28 Şubat post-modern darbesinin dün yıldönümü idi;

Fadime Şahin, Aczimendiler ve Kudüs günü gibi senaryolar oluşturularak sokaklarda tanklar yürütülmüş,

Genelkurmay’da irtica brifingleri verilmeye başlanmış,

5’li çete denilen sivil toplum örgütleri gazete ilanlarıyla, hükümeti eleştirmeye başlamıştı.

Bütün bunlardan sonra, hükümete dayatılan 28 Şubat kararları ve ardından istifa eden hükümet.

Bu darbenin arka plandaki gerekçesi neydi? En başta Erbakan hükümetinin kurduğu havuz sistemi nedeniyle, devlet özel bankalardan borç almayı durdurdu. Yurtdışında çalışan vatandaşlarımıza sağlanan imkanlar ile, yurtdışındaki vatandaşların dövizlerinin Türkiye’ye getirilmelis sağlanmıştı. Açılan tedbir paketleriyle, kamuda büyük bir tasarrufa gidilmişti. İşçi, memur, bağkur ve emeklilere yüksek oranda zamlara rağmen, denk bütçe hedefinin konulması ve bunun gerçekleşmesi, devlete para satan rantiyecileri fazlasıyla rahatsız etti. Bunların kimler olduğu, emekli olduktan sonra bankaların ve holdinglerin yönetim kurullarına getirilen generallere bakılırsa anlaşılır. Erbakan’ın özellikle D-8 oluşumu ile, Dünya’da gelişmekte olan ülkeleri bir araya getirmesi Siyonist sermayeyi çok rahatsız etmişti.

2018’de sonuçlanan 28 Şubat mahkemeleri, göstermelik olarak birkaç generale ömür boyu hapis cezası vermesine rağmen, yaşları gerekçe gösterilerek serbest bırakılmıştır. Ancak bu darbenin sivil ve bürokrasi uzantıları araştırılmamış, üstü örtülmüştür. İşin en acı tarafı, mevcut hükümete bu operasyon yapılırken, başta Mesut Yılmaz olmak üzere muhalefet sessiz kalmıştı. Halbuki bu darbe sadece hükümete değil, parlamenter sisteme yapılan bir müdahale idi. Halbuki hükümet, dar gelirlilere ve tarımsal ürünlere yaptığı destek ile iyice bozulan gelir dağılımına bir nebze olsa da denge getirmişti.

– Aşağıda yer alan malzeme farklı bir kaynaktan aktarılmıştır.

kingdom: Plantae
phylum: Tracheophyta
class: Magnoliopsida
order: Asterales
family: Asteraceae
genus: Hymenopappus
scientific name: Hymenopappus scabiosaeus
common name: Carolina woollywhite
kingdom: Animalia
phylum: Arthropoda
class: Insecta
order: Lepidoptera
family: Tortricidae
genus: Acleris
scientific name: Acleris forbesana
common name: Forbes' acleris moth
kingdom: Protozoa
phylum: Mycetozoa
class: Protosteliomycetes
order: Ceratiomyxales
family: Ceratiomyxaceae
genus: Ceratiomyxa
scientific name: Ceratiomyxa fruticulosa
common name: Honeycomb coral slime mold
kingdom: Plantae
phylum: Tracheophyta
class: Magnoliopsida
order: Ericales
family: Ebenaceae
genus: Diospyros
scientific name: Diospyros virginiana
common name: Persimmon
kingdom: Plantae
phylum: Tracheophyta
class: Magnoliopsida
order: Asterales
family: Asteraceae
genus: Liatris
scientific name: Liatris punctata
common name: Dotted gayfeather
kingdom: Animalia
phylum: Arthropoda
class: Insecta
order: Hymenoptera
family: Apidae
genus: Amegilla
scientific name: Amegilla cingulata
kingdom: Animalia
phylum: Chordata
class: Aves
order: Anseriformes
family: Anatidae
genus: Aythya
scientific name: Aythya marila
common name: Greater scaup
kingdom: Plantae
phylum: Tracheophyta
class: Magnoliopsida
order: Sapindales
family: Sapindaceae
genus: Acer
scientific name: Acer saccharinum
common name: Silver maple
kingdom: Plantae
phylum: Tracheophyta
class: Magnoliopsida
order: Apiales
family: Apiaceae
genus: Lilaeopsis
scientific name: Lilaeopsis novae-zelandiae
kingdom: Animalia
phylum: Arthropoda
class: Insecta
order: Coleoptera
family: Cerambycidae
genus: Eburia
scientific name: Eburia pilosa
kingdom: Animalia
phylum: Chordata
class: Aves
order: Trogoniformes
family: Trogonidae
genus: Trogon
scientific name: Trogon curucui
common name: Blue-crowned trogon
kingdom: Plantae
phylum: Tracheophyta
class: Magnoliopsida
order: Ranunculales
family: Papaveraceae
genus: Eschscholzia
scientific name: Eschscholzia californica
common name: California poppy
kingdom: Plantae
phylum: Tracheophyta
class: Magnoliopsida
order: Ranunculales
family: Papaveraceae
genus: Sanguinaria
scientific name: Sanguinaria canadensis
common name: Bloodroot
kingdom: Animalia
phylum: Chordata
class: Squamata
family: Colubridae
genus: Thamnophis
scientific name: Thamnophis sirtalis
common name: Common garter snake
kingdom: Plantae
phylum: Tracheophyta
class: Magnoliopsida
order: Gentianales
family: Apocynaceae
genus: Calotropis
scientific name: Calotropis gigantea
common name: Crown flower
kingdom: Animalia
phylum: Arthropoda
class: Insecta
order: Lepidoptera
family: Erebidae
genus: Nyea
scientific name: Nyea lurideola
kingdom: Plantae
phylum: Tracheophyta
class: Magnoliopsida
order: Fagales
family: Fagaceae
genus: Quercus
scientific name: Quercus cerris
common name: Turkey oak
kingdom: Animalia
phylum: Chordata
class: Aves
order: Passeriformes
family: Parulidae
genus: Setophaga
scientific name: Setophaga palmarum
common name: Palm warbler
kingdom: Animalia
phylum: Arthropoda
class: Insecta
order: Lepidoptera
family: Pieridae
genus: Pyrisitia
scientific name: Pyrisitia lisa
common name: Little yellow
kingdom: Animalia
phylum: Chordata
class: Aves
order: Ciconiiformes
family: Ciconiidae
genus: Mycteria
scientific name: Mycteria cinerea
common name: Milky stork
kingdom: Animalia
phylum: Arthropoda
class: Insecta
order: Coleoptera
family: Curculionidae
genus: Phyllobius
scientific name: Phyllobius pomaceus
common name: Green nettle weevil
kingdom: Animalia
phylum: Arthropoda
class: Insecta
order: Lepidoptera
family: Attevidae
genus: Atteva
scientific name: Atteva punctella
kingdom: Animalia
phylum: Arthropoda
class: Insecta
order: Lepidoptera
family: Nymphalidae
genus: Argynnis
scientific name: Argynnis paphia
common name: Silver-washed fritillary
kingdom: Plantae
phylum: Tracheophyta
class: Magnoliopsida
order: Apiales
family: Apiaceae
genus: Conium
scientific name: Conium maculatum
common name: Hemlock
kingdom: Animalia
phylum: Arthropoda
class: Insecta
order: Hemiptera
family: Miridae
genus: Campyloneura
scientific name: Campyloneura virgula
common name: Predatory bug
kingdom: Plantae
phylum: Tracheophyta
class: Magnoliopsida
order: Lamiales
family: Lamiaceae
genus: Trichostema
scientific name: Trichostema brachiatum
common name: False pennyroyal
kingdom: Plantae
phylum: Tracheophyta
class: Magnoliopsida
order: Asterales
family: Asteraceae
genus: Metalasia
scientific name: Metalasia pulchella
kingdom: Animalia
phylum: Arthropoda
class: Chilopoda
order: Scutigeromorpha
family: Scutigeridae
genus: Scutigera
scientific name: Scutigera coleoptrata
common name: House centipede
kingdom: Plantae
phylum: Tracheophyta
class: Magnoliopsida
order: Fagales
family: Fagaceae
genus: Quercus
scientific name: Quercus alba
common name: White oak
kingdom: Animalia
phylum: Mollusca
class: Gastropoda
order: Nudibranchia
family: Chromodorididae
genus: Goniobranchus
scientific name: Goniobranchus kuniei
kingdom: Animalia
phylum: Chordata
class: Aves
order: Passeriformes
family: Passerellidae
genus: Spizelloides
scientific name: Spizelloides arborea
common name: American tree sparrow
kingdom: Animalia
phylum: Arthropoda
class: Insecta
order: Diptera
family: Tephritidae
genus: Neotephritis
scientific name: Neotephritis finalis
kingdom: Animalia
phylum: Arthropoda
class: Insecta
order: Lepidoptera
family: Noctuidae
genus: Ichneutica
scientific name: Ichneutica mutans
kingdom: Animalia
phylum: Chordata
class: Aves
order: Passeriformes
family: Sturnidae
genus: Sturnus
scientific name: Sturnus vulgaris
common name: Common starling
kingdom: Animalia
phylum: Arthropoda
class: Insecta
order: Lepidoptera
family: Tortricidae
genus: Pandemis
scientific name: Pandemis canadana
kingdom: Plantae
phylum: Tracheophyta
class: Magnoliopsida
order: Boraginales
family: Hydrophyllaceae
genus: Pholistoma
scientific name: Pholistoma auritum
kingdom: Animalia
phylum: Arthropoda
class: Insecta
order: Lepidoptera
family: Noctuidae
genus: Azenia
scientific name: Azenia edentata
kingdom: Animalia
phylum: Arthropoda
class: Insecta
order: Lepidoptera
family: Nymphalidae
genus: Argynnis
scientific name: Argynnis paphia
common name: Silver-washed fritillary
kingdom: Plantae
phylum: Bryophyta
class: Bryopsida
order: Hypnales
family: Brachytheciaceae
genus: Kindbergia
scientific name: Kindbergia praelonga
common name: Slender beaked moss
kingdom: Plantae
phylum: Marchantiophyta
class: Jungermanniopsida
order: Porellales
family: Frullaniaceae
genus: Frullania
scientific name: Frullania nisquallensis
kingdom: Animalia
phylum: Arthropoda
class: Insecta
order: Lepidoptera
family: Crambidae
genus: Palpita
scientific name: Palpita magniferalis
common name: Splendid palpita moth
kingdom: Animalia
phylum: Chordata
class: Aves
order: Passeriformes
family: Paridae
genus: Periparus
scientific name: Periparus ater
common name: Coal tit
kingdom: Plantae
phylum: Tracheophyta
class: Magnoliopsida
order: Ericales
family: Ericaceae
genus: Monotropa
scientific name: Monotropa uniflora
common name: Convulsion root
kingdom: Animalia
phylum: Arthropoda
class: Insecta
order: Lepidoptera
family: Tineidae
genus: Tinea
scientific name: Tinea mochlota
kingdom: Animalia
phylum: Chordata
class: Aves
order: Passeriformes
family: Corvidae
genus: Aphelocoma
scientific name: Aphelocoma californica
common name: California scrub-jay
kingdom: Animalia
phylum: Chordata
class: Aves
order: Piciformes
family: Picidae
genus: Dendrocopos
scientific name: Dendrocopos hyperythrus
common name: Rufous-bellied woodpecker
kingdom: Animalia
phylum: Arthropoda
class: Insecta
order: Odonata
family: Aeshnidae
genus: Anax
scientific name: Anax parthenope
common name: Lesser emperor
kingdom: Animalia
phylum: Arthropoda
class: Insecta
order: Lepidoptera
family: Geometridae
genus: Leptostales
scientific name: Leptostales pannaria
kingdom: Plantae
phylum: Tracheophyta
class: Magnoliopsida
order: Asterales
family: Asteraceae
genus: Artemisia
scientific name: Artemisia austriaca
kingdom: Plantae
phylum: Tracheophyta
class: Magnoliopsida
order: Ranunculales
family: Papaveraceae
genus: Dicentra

O yıllarda, Sakarya milletvekillerimiz Cevat Ayhan ve Nevzat Ercan’ın bakan olmaları şehrimize ciddi miktarda yatırımın gelmesini sağlamıştı.

28 Şubat kararlarından sonra kapatılan Refah Partisi ve siyasi yasak konulan Prof.Dr.Necmettin Erbakan ve milli görüş düşüncesi Türk siyasetinden tasfiye edilmeye çalışılmıştır. Daha sonra kurulan AK Parti, kendi ifadeleriyle gömlek değiştirmiş, siyasi ve ekonomik felsefeleri milli görüş düşüncesi olmamış, liberal ekonomik sistemi benimsemiştir. Ve bugün geldiğimiz nokta bazı altyapı yatırımlarında başarı sağlanmış olmasına rağmen iyice bozulan gelir dağılımı, yükselen faiz, bütçe açıkları, büyüyen dış ticaret açığı, artan işsizlik ve hayat pahalılığı olmuştur.

Ülkeyi yönetenler yeniden içinden çıktıkları milli görüş düşüncesine dönmeli, israftan ve pahalı yatırımlardan vazgeçerek üretimi ve yatırımları desteklemelidir. 2 gün önce, ölüm yıldönümünü andığımız Prof.Dr.Necmettin Erbakan’ın dediği gibi YENİDEN BÜYÜK TÜRKİYE, YENİ BİR DÜNYA hedefleri doğrultusunda yürümemiz gerekiyor.